9. The earthquake detecting and warning device according to claim 7, wherein a spirit level is further mounted at the top of said top cover for measuring the level of said plate body of said base.

10. The earthquake detecting and warning device according to claim 1, wherein said device further comprises four sets of contact-conducting pieces sequentially and circularly mounted on said plate body.

11. The earthquake detecting and warning device according to claim 1, wherein said contact-conducting piece further comprises a contact-conducting wing extended therefrom.

12. The earthquake detecting and warning device according to claim 1, wherein said detecting and warning circuit comprises a detecting and initiating circuit and a detecting and shutting down circuit respectively connected to a sound circuit and conducted to an electrode of a power source, and the other electrode of said power source is conducted to said elastic supporting component, wherein:

said sound circuit comprises a first single steady state circuit, a second single steady state circuit and a buzzer sequentially connected together, said detecting and initiating circuit and said detecting and shutting down circuit are respectively connected to said first single steady state circuit thereby controlling an initiation and a shut down of said sound circuit, and when said sound circuit is initiated, pulse signals from said first single steady state circuit and said single steady state circuit are sent to said buzzer to sound a warning voice frequency having a pulse signal of a specific length.

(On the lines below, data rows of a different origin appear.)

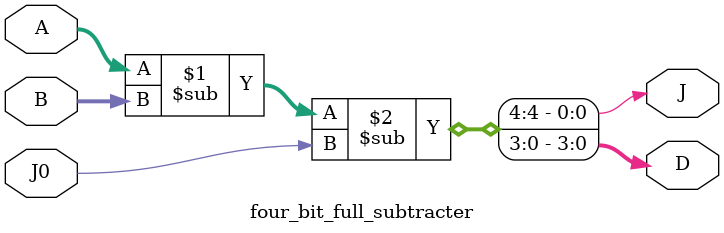
<source format=v>

module half_subtracter(
    input  A,
    input  B,

    output D,
    output J
);

    assign {D, J} = {A^B, ~A&B};

endmodule

module full_subtracter(
    input  A ,
    input  B ,
    input  J0,

    output D ,
    output J
);

    assign {J, D} = A - B -J0;

endmodule

module four_bit_full_subtracter(
    input  [3:0] A ,
    input  [3:0] B ,
    input        J0,

    output [3:0] D ,
    output       J
);

    assign {J, D} = A - B - J0;

endmodule

</source>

13. The earthquake detecting and waning device according to claim 12, wherein said detecting and initiating circuit is a first OR gate having an inputt terminal connected to said contact-conducting piece, and signals determined by said first OR gate are transmitted into said first single steady state circuit so as to initiate said sound circuit.

14. The earthquake detecting and warning device according to claim 12, wherein said detecting and shutting down circuit is a first AND gate and a second AND gate respectively connected to an inputting terminal of a second OR gate, said first AND gate and said second AND gate are individually conducted to said contact-conducting piece, signals determined by said first AND gate and said second AND gate are outputted to said second OR gate for determination, and signals determined by said second OR gate are transmitted into said first single steady state circuit of said sound circuit so as to shut down said sound circuit.

15. The earthquake detecting and warning device according to claim 12, wherein said plate body has a containing case positioned at a bottom surface thereof for positioning said power source and said power source comprises at least one set of battery.

16. The earthquake detecting and warning device according to claim 1, wherein said shelling body has an overturned bowl shape.

17. The earthquake detecting and warning device according to claim 1, wherein said shelling body has a cylinder shape.